La comtesse offrit un regard au Darmüs qui ne bougeait toujours pas. Les deux grandes ailes dans son dos ouvertes, prêtes à s'envoler dès qu'elles seraient montées à bord. Elle n'en n'était pas rassurée. Les paillettes d'or dans les yeux de son vis-à-vis semblaient lui donner l'ordre. Cette fois, il n'usa pas de sa magie sur elle. Rose lui attrapa la main pour l'attirer dans le véhicule, pour ne pas s'attirer la colère des gens présents. Leurs mains s'enlacèrent pour affronter leur peur et le valet ferma la porte derrière eux, les séparant définitivement du monde, prêtes pour rejoindre leur destin au château d'Ebène. Ariette poussa un petit cri quand les corbeaux commencèrent à s'envoler. Sa main serra plus intensément celle de sa femme de chambre. Le carrosse s'éleva néanmoins sans soucis dans les airs et bien vite, le paysage défila sous leurs yeux.

C'était beau, grisant, effrayant. Ariette sentait son cœur tournoyer sous toutes ses émotions. Il n'y avait personne pour guider les volatiles et pourtant, ils se dirigeaient sans une once d'hésitation en direction du nord. Grâce au petit hublot qui permettait normalement de contacter le conducteur, Ariette jeta un œil aux créatures. Ils semblaient courir en même temps que voler, comme sur une route aérienne invisible. Le véhicule aurait dû être chamboulé dans tous les sens avec ce vent, au contraire, c'était très calme. Si la comtesse n'avait pas vu l'extérieur ou n'avait pas vu les créatures, elle jurerait être dans un carrosse à même le sol.

« Que voyez-vous ? Lui demanda Rose.

-Rien, c'est ... comme des chevaux, rien de plus. Ou ... des hippogriffes, comme dans la religion.

-L'hippogriffe de Saint-Thomas ! Ils existent alors réellement, ou est-ce une création de ce monstre ? »

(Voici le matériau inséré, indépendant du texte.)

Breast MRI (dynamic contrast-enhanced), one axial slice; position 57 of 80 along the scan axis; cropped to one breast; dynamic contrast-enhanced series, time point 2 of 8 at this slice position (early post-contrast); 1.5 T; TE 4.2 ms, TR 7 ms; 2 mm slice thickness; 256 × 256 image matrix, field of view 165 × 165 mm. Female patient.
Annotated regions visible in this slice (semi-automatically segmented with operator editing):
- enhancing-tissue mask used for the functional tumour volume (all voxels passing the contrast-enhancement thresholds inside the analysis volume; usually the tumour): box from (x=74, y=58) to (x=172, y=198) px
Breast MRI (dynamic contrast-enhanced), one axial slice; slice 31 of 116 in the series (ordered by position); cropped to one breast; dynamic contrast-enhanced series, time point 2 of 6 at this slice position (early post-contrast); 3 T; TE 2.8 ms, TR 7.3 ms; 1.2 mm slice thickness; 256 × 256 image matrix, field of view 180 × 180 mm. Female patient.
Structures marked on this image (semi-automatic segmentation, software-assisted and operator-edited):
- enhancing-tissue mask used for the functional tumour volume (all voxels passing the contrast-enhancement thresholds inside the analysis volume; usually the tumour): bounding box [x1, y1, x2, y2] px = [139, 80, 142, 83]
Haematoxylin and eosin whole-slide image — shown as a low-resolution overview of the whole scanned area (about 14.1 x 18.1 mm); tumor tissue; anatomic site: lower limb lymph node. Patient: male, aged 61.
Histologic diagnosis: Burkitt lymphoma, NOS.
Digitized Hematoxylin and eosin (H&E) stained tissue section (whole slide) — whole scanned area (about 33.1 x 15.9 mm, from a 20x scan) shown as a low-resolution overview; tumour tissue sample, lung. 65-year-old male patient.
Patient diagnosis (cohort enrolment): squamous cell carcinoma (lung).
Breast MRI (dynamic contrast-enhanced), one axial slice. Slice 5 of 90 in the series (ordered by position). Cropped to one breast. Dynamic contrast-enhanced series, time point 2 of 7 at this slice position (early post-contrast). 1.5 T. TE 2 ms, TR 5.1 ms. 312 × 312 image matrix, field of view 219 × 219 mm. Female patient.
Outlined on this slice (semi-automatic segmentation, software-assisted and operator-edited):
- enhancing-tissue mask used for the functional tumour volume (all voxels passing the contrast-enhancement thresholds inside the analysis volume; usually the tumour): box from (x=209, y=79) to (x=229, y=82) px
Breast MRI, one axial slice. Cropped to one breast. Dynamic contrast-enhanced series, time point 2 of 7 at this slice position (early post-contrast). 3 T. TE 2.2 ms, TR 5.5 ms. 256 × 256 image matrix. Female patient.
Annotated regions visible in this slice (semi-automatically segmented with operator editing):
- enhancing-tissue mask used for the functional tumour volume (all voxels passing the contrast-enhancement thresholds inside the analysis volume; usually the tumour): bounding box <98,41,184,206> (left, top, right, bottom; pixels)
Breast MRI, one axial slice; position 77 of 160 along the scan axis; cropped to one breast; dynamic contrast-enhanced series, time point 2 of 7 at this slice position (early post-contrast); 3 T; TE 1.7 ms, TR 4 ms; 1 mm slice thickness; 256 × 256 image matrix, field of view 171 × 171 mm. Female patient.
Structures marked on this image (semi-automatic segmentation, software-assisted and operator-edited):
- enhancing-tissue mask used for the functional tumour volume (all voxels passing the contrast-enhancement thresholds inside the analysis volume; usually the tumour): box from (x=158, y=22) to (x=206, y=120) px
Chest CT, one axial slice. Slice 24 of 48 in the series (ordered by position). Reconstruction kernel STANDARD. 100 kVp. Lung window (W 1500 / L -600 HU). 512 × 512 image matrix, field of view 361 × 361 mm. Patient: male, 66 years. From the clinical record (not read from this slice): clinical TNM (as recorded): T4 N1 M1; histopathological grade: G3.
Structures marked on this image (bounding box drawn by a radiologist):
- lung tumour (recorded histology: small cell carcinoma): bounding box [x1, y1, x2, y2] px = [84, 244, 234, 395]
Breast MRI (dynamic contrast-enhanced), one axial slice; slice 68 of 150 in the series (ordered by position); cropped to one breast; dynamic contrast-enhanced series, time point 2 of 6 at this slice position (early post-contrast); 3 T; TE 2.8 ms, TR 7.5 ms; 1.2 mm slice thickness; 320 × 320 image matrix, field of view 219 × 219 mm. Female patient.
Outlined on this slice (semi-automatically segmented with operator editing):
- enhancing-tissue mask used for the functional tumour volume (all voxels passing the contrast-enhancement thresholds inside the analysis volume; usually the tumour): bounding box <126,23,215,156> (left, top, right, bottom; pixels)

Ariette ne lui répondit pas, elle n'avait, de toute manière, pas de réponse à cette question. D'ailleurs, c'était une question assez simple. S'ils existent réellement alors le Darmüs les avait dompté sans crainte, s'il les avait crées, ça prouvait une nouvelle fois l'étendue de sa puissance.

La comtesse se rassit correctement, face à Rose. Le roi ne possédait pas ces créatures, si la princesse avait épousé le Darmüs, il en aurait peut-être posséder pour son armée. Ariette imaginait de fiers lanciers chevaucher ces créatures, prêts à fondre sur les adversaires et ce sans pitié. Elle laissa voguer son imagination quelque temps et le soleil eut le temps d'aller se coucher qu'elles n'arrivèrent toujours pas.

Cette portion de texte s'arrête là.